Revolving funds are often established with an appropriation of seed money from the general fund. Revolving funds must demonstrate the capacity to be self-sustaining. Activities financed by revolving funds include loan programs that are established by general fund seed moneys and then replenished through loan repayments. Trust funds invoke a fiduciary responsibility of state government to care for and use the assets held for the benefit of those with a vested interest in the assets. A pension fund is an example of a trust fund. Trust accounts are typically a separate holding or clearing account for state agencies. Often a trust account is an accounting device to credit or charge agencies or projects for payroll or other costs.

Of the 78 funds and accounts we reviewed this year, 21 were revolving funds, 11 were trust funds, and 46 were trust accounts. We used criteria developed by the Legislature and developed by our office from a review of public finance and accounting literature. These funds must continue to serve the purpose for which they were created and not require continuing general fund appropriations. In addition, a revolving fund must reflect a linkage between benefits and charges made on users and also be an appropriate financing mechanism for the program or operation. A trust fund must also meet the statutory definition of a trust fund. For each fund we present a five-year financial summary, the purpose of the fund, and conclusions about its use. We do not present any conclusions about the effectiveness of the program, its management, or whether the program should be continued.


We transmitted a draft of this review to the Departments of Accounting and General Services, Agriculture, Budget and Finance, and Land and Natural Resources. The Department of Accounting and General Services disagrees with our conclusion that the State Risk Management Revolving Fund does not meet the criteria for a revolving fund. The department stated that the fund is a cost-effective financing mechanism for the program and has made budgeting and expending for losses more manageable. However, the department agrees that the fund does not generally provide a clear link between the benefit sought and charges made upon users and is not self-sustaining.

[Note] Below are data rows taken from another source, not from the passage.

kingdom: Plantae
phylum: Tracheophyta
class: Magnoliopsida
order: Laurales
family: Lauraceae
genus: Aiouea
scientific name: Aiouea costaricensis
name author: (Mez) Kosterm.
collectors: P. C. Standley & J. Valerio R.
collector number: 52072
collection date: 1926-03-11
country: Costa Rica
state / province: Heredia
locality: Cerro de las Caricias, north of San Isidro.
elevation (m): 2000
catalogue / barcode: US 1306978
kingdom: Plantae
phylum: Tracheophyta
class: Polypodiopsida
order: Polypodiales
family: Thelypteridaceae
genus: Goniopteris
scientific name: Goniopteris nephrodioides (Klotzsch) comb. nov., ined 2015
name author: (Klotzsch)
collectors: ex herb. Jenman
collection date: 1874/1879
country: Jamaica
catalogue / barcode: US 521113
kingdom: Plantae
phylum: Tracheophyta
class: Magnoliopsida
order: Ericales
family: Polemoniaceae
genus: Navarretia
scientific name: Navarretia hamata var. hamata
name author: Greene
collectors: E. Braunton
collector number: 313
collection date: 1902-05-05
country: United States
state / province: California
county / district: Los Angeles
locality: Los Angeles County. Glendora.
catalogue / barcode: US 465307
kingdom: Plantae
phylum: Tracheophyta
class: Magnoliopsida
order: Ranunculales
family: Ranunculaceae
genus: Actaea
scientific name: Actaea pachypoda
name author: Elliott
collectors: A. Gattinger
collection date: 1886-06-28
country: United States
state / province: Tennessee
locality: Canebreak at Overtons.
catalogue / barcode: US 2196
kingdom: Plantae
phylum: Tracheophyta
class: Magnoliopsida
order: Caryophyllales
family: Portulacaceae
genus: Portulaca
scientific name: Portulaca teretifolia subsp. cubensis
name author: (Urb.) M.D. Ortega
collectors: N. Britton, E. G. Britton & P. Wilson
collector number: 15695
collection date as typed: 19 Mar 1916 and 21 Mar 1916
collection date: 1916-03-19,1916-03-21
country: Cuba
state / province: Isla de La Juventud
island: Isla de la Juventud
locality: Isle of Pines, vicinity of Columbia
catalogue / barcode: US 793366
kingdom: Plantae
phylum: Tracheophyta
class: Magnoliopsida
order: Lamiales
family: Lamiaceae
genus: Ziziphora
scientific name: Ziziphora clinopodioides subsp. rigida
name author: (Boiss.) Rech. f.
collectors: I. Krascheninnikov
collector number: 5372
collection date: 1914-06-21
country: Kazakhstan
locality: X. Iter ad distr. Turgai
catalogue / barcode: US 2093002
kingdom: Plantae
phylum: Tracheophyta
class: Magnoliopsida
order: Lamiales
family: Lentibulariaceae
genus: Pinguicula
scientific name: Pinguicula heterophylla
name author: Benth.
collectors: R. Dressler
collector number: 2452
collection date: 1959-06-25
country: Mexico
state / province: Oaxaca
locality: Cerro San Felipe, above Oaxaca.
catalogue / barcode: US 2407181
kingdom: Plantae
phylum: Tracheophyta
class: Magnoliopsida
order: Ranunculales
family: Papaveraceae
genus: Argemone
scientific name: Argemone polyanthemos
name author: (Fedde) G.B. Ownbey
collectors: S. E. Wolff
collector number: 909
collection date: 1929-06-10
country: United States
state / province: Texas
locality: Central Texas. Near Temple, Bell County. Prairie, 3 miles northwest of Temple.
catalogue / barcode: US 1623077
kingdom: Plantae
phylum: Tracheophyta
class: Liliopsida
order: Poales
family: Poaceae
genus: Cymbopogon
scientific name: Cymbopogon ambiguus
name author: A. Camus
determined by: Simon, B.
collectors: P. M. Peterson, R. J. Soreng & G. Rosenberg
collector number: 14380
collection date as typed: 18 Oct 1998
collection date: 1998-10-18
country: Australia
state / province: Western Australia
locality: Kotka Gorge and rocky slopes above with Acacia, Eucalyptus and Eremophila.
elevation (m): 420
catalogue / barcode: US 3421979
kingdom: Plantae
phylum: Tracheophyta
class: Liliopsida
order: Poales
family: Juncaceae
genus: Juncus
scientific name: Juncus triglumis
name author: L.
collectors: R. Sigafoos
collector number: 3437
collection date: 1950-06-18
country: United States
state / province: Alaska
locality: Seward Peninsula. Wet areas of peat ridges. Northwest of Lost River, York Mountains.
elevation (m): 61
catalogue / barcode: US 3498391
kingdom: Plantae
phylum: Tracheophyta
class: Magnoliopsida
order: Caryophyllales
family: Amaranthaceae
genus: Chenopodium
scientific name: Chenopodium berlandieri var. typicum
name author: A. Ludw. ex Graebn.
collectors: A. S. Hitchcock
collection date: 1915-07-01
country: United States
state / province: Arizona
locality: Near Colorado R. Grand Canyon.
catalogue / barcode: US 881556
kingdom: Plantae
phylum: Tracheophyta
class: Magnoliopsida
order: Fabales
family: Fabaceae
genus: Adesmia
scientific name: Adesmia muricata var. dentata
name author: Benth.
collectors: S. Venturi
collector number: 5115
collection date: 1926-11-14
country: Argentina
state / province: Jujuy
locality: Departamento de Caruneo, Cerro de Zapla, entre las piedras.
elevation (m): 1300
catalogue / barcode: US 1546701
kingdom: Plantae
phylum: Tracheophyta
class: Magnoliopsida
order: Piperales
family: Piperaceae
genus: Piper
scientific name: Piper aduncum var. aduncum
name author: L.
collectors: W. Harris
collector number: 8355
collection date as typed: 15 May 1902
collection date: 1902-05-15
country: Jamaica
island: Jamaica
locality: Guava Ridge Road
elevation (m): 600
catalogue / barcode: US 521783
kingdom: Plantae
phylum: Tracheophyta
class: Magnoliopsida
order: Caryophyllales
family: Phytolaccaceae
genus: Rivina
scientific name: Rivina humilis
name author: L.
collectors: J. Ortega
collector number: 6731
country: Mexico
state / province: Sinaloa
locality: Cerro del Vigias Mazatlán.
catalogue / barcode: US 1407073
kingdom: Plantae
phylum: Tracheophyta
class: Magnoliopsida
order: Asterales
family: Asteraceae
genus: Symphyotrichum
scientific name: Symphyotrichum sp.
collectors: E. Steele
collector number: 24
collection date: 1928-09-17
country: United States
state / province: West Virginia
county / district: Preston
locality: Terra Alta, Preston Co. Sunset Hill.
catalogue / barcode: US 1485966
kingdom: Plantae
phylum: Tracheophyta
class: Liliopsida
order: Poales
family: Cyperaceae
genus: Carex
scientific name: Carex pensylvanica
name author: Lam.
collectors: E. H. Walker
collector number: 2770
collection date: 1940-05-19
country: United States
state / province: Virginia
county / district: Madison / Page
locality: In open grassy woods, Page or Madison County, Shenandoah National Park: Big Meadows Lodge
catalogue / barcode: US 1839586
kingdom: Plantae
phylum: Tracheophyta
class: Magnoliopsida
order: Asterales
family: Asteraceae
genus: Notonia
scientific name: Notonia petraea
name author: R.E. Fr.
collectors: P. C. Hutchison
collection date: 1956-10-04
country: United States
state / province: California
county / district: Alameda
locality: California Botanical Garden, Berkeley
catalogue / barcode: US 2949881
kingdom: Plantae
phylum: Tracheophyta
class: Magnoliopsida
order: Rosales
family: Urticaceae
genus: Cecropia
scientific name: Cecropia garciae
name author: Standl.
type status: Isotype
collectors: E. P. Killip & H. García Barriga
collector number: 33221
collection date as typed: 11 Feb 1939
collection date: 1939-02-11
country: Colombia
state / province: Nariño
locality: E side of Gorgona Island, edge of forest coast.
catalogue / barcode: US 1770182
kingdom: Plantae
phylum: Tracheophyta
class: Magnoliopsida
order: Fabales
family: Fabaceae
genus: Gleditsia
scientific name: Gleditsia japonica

The Department of Agriculture noted that once a specific Agribusiness Development Corporation project is identified, determined feasible, and implemented successfully, charges will be assessed and deposited into the Hawaii Agricultural Development Revolving Fund. The department also pointed out that the Temporary Deposit, Meat Grading account is needed to collect fees and make payments to the U.S. Department of Agriculture for meat grading services. It reports that only a small portion of the meat grader's services is subsidized by the State.

Points of clarification provided by the Department of Accounting and General Services and Department of Agriculture were incorporated into the report. Updated financial information provided by the Department of Budget and Finance was also incorporated into the report. The Department of Land and Natural Resources did not submit a written response.